**Task objective:**
Pull out every line starting at the first line of the rows and ending at the line containing "Es una aplicación", including both, and reproduce each one unchanged.

[Collected data]
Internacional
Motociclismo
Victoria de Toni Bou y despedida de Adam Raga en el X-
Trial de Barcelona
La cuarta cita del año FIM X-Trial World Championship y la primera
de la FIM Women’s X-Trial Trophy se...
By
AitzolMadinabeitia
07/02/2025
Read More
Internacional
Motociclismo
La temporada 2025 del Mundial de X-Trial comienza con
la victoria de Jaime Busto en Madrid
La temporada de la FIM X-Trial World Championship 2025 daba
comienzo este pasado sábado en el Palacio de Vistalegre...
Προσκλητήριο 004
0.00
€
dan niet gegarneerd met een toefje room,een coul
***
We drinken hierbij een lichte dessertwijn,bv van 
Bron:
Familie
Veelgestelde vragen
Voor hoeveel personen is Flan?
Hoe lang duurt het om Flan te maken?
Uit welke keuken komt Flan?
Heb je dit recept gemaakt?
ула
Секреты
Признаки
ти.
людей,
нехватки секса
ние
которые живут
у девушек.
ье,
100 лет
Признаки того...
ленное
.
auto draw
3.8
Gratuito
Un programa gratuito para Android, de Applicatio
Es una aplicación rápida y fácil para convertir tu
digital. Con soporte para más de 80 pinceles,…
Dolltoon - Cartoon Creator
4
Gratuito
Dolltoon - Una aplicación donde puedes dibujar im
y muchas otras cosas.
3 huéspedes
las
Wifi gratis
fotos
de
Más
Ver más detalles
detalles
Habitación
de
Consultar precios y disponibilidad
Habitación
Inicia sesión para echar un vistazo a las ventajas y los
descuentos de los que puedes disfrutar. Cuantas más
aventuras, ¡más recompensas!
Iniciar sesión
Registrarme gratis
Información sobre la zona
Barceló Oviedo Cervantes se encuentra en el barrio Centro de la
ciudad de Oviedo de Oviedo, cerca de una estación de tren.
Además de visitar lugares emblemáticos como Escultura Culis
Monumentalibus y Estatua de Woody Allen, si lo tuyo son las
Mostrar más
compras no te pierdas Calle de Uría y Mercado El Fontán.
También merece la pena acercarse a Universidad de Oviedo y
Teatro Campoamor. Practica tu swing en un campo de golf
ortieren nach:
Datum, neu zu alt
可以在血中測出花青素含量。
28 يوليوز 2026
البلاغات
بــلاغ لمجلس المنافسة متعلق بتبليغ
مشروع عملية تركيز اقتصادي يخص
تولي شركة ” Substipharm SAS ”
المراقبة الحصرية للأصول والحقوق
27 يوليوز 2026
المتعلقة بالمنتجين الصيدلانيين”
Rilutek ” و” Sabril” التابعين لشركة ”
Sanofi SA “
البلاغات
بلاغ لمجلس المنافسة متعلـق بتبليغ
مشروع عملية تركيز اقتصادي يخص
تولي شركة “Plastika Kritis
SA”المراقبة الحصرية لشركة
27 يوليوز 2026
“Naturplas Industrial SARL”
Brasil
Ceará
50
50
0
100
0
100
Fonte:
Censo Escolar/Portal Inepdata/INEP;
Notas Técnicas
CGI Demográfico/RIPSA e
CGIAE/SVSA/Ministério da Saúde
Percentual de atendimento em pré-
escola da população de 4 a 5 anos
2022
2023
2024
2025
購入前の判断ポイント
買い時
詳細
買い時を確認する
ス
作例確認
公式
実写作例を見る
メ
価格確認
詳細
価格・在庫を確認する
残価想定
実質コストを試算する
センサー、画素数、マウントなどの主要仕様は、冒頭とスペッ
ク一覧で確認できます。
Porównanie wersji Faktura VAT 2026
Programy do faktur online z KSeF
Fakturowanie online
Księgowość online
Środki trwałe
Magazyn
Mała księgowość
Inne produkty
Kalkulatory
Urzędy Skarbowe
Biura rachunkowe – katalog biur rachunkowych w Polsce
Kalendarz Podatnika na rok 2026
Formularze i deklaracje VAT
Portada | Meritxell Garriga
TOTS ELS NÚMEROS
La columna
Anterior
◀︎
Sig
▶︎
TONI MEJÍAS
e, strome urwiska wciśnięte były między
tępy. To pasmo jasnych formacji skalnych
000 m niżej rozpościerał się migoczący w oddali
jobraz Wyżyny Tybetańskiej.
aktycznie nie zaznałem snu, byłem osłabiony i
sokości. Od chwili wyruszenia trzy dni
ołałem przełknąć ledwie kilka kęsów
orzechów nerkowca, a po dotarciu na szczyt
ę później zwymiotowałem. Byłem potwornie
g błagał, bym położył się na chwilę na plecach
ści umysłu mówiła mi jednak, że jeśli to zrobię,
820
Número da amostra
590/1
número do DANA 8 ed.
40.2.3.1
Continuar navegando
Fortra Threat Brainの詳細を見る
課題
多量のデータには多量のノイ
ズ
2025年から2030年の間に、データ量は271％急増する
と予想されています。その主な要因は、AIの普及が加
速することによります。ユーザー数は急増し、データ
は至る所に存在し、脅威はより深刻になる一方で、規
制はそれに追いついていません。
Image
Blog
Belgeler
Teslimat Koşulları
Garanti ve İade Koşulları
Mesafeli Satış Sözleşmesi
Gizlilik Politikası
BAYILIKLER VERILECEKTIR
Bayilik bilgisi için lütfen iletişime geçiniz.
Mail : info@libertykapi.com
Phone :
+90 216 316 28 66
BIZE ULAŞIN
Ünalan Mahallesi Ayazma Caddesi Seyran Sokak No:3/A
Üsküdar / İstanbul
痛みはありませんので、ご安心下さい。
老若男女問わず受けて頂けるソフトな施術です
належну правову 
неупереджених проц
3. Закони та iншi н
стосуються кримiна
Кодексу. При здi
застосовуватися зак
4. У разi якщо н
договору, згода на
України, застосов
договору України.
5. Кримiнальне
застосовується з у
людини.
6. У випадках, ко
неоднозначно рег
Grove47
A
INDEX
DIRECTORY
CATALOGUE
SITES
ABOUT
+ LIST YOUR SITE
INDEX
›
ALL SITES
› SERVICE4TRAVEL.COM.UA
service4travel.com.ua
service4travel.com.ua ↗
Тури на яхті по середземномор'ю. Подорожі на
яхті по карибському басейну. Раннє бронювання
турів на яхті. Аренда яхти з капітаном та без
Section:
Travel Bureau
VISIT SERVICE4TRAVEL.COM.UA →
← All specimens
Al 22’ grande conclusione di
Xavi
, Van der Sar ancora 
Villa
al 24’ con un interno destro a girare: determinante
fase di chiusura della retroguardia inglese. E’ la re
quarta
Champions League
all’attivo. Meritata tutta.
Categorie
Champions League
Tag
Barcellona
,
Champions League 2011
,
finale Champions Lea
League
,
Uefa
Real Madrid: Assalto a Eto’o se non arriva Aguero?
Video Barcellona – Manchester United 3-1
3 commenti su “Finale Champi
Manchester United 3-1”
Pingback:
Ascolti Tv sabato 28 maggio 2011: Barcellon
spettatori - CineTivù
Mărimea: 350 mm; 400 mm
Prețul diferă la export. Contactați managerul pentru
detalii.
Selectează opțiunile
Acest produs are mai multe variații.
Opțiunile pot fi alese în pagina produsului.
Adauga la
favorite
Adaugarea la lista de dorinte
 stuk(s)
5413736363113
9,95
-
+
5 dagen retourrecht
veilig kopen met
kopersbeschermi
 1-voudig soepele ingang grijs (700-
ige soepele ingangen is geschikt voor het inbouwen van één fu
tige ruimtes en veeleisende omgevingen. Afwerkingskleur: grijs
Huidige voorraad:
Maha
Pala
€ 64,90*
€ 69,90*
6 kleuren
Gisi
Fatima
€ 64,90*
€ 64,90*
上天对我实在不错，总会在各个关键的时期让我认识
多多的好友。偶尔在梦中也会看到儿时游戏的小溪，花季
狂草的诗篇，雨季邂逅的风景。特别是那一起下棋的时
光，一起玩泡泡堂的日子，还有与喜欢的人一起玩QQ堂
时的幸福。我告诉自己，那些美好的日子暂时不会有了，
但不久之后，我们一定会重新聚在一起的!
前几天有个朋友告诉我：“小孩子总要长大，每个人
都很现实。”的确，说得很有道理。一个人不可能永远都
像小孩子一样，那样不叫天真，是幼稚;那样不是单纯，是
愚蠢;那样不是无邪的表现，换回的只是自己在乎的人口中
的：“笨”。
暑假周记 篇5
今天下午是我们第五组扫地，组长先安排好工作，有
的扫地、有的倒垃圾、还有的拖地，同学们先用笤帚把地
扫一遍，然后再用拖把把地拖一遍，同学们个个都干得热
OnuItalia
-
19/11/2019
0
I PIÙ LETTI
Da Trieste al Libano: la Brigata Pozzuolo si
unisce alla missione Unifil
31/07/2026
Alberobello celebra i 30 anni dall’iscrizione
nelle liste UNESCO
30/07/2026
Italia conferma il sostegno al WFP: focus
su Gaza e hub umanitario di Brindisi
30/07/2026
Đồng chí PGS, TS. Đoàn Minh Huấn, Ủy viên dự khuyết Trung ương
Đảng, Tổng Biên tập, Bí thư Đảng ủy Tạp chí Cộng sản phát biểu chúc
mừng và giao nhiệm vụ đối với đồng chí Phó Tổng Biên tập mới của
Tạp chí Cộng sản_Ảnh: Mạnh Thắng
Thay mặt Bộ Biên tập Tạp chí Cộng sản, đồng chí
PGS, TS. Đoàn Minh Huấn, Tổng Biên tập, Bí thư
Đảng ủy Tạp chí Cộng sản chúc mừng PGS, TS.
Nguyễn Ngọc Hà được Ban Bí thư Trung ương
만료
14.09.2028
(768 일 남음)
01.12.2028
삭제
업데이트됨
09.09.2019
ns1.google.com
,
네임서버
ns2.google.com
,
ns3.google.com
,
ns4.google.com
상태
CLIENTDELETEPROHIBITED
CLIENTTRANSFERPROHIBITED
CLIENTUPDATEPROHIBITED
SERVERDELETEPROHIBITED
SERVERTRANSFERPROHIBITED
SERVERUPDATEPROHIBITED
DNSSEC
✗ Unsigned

**Output for this task:**
Internacional
Motociclismo
Victoria de Toni Bou y despedida de Adam Raga en el X-
Trial de Barcelona
La cuarta cita del año FIM X-Trial World Championship y la primera
de la FIM Women’s X-Trial Trophy se...
By
AitzolMadinabeitia
07/02/2025
Read More
Internacional
Motociclismo
La temporada 2025 del Mundial de X-Trial comienza con
la victoria de Jaime Busto en Madrid
La temporada de la FIM X-Trial World Championship 2025 daba
comienzo este pasado sábado en el Palacio de Vistalegre...
Προσκλητήριο 004
0.00
€
dan niet gegarneerd met een toefje room,een coul
***
We drinken hierbij een lichte dessertwijn,bv van 
Bron:
Familie
Veelgestelde vragen
Voor hoeveel personen is Flan?
Hoe lang duurt het om Flan te maken?
Uit welke keuken komt Flan?
Heb je dit recept gemaakt?
ула
Секреты
Признаки
ти.
людей,
нехватки секса
ние
которые живут
у девушек.
ье,
100 лет
Признаки того...
ленное
.
auto draw
3.8
Gratuito
Un programa gratuito para Android, de Applicatio
Es una aplicación rápida y fácil para convertir tu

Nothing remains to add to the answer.